> [Records for the task]
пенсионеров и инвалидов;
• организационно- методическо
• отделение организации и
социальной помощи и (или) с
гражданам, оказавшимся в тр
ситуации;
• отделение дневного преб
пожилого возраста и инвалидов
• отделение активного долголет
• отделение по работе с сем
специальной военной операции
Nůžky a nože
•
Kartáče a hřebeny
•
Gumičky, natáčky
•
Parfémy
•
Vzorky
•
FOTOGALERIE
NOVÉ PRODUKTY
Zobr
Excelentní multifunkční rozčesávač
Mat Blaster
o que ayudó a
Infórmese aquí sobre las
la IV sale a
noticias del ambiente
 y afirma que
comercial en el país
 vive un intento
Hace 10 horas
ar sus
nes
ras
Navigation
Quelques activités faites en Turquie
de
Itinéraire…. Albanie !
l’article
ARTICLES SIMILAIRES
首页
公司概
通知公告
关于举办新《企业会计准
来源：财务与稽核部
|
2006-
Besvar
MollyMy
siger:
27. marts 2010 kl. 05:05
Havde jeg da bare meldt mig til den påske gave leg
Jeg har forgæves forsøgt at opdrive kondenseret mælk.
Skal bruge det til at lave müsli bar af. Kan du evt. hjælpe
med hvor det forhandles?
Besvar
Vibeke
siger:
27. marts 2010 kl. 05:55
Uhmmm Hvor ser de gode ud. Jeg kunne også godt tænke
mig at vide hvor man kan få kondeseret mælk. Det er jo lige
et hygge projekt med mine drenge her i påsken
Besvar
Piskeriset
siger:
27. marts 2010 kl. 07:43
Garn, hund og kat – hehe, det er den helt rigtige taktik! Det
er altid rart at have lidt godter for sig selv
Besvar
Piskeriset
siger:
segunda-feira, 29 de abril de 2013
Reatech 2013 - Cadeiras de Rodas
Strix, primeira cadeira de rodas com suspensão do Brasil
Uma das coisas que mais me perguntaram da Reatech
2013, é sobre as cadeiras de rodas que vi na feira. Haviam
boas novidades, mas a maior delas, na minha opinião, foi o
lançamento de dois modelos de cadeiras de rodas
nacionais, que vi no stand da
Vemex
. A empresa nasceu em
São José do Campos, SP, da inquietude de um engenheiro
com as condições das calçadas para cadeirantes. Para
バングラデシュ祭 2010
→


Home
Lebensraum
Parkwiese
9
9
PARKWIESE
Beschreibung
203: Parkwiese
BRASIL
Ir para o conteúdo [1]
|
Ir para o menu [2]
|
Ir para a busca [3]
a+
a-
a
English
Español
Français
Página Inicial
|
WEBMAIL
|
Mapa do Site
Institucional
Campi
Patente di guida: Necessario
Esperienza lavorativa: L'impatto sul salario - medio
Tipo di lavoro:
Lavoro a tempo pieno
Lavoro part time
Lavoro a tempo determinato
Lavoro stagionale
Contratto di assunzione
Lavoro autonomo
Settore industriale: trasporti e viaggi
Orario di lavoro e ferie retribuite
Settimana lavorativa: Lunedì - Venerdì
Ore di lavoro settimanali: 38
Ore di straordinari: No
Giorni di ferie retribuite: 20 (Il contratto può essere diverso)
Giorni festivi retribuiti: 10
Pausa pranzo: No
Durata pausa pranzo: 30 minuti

> [Task description] In the records above, find each line holding "lavorativa" and copy it.

> [Answer for the task]
Esperienza lavorativa: L'impatto sul salario - medio
Settimana lavorativa: Lunedì - Venerdì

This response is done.